• WORK ORDER 1: In the parliamentary debate below, which clause had the Speaker already struck out of his copy of the Bill?

There are two other things. Perhaps we do not print a Bill after the Report stage, but Clause 31 is still here. I suppose it will be taken out when it goes to another place.

Mr. SPEAKER

It has been taken out already.

Mr. LANSBURY

I got this copy out of the Vote Office only an hour or two ago, and Clause 31 is still here.

Mr. SPEAKER

That is as amended in Standing Committee. The Bill has not been reprinted for Third Reading, but in my copy I have struck out Clause 31, as decided on Report stage.

Mr. LANSBURY

I said that it might be that it would be taken out when it was presented in the other place. One Clause of the Bill deals with the publication of portraits and sketches of persons, being a judge, a juror, a witness or a party in any criminal proceedings before the Court. The objection which I and others took to that Clause was that we were only dealing with a very tiny part of a very great evil. There is another Clause which I think should have been taken out with Clause 31. I am always rather hesitant in speaking about the law and lawyers in the presence of so many lawyers, especially in the presence of the Attorney-General, because one never knows what may happen to one. When I remember what is being done now, and that the course of promotion in the law is from the benches opposite and from the benches on this side, I think the power given in Clause 42 is a very dangerous one: Any warrant lawfully issued by a justice for apprehending any person charged with any offence may be executed by any constable at any time notwithstanding that the warrant is not in his possession at that time. I objected to that Clause on the Report stage, and I object to it now, for the reason that there is a growing feeling among people like myself that neither the Government nor the police care very much for legality when they desire to get their own way. They send their men to search and take away and deal with people just as if they were criminals, long before they get to the Court. In this Clause you are giving power to a man or, it may be, a woman, to represent himself or herself as a police officer and to search a person's house.

Mr. DENNISHERBERT

No.

• WORK ORDER 2: Echo the records word for word, from their first line up to and including the line with "(Busnes, France) on".

[Extracted page text data]
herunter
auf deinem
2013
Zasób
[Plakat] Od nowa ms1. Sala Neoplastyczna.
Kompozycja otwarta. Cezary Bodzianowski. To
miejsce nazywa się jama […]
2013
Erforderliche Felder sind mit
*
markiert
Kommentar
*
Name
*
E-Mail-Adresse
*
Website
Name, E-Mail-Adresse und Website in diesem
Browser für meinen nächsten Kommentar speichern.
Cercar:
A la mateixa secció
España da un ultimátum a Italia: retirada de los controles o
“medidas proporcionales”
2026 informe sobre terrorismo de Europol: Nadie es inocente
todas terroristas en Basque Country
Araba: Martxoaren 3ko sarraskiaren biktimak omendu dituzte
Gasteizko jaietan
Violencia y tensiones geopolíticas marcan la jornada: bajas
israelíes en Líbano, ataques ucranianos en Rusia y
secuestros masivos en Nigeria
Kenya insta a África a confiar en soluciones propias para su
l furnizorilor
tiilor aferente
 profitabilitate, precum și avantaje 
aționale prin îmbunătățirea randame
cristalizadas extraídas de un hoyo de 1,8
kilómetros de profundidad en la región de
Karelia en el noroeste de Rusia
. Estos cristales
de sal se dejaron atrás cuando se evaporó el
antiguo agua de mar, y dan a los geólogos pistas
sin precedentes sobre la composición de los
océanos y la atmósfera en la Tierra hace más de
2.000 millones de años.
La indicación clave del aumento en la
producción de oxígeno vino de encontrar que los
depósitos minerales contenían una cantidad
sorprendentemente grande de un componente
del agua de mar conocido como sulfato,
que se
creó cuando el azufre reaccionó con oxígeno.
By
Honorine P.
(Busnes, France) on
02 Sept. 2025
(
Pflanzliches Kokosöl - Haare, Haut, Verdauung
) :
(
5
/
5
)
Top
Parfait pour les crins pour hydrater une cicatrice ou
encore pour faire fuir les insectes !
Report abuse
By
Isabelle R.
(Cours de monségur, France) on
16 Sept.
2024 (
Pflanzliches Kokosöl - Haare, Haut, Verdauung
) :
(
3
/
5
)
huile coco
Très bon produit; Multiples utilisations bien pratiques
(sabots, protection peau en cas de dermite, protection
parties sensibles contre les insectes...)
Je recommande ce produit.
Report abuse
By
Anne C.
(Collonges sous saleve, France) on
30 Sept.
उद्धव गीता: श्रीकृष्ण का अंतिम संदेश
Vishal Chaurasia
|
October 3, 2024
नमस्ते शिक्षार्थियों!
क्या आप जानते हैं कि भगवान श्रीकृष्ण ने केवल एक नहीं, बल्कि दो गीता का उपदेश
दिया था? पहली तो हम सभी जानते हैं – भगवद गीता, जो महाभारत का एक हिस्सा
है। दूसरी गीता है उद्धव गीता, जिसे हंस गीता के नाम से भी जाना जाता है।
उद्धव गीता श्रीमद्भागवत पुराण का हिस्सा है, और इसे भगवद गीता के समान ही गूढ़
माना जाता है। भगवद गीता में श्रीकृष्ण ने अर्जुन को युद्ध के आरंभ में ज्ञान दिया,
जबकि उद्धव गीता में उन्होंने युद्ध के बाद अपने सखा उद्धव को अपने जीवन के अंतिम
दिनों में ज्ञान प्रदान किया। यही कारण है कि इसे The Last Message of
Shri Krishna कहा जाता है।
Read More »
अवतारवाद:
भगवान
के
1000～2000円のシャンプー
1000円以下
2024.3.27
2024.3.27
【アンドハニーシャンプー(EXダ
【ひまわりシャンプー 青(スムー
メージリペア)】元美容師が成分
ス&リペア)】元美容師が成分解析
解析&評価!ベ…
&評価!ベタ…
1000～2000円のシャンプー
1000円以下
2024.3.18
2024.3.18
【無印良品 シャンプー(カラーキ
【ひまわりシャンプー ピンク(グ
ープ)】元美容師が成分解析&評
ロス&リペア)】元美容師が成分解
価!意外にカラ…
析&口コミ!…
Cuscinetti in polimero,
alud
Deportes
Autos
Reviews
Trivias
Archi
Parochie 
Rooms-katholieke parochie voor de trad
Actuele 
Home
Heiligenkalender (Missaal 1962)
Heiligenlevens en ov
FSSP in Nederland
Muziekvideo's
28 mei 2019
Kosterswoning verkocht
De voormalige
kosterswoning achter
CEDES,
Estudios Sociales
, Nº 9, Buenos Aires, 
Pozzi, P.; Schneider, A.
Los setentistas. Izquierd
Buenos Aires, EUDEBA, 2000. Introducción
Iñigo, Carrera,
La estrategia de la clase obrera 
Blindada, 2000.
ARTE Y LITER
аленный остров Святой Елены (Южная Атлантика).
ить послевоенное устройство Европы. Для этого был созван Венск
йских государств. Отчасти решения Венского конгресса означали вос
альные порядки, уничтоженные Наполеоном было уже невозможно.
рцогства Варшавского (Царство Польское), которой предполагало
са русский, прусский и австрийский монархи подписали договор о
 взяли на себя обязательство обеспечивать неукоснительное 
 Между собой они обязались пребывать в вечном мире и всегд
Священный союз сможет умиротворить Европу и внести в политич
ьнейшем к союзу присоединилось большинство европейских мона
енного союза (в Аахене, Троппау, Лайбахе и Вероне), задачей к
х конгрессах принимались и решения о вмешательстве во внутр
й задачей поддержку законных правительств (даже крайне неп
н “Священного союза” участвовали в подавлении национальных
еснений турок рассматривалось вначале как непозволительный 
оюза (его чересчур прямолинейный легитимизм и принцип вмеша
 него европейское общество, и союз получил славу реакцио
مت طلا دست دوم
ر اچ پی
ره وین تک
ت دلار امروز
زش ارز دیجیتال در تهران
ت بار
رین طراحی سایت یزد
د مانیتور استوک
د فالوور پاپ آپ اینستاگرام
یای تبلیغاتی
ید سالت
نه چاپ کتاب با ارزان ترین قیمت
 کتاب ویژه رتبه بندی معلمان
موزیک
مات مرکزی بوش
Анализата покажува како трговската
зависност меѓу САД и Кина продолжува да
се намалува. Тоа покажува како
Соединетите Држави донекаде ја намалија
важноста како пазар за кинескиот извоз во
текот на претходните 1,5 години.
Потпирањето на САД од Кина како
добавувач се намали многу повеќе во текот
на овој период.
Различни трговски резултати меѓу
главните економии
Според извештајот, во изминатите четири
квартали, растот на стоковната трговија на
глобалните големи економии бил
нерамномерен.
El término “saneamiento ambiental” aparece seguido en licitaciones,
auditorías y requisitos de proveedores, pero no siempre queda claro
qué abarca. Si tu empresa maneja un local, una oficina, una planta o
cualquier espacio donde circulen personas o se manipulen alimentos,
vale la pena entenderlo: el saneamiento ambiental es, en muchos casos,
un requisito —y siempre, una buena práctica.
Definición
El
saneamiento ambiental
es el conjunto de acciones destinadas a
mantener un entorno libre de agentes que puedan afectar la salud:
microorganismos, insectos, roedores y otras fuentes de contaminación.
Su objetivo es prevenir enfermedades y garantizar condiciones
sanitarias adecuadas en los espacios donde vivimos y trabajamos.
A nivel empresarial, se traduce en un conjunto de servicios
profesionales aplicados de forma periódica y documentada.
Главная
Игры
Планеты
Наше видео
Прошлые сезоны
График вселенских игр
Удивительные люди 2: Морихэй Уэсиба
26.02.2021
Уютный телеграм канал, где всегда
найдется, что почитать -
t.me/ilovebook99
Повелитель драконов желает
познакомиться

• RESPONSE AREA 1: Clause 31.

• RESPONSE AREA 2:
herunter
auf deinem
2013
Zasób
[Plakat] Od nowa ms1. Sala Neoplastyczna.
Kompozycja otwarta. Cezary Bodzianowski. To
miejsce nazywa się jama […]
2013
Erforderliche Felder sind mit
*
markiert
Kommentar
*
Name
*
E-Mail-Adresse
*
Website
Name, E-Mail-Adresse und Website in diesem
Browser für meinen nächsten Kommentar speichern.
Cercar:
A la mateixa secció
España da un ultimátum a Italia: retirada de los controles o
“medidas proporcionales”
2026 informe sobre terrorismo de Europol: Nadie es inocente
todas terroristas en Basque Country
Araba: Martxoaren 3ko sarraskiaren biktimak omendu dituzte
Gasteizko jaietan
Violencia y tensiones geopolíticas marcan la jornada: bajas
israelíes en Líbano, ataques ucranianos en Rusia y
secuestros masivos en Nigeria
Kenya insta a África a confiar en soluciones propias para su
l furnizorilor
tiilor aferente
 profitabilitate, precum și avantaje 
aționale prin îmbunătățirea randame
cristalizadas extraídas de un hoyo de 1,8
kilómetros de profundidad en la región de
Karelia en el noroeste de Rusia
. Estos cristales
de sal se dejaron atrás cuando se evaporó el
antiguo agua de mar, y dan a los geólogos pistas
sin precedentes sobre la composición de los
océanos y la atmósfera en la Tierra hace más de
2.000 millones de años.
La indicación clave del aumento en la
producción de oxígeno vino de encontrar que los
depósitos minerales contenían una cantidad
sorprendentemente grande de un componente
del agua de mar conocido como sulfato,
que se
creó cuando el azufre reaccionó con oxígeno.
By
Honorine P.
(Busnes, France) on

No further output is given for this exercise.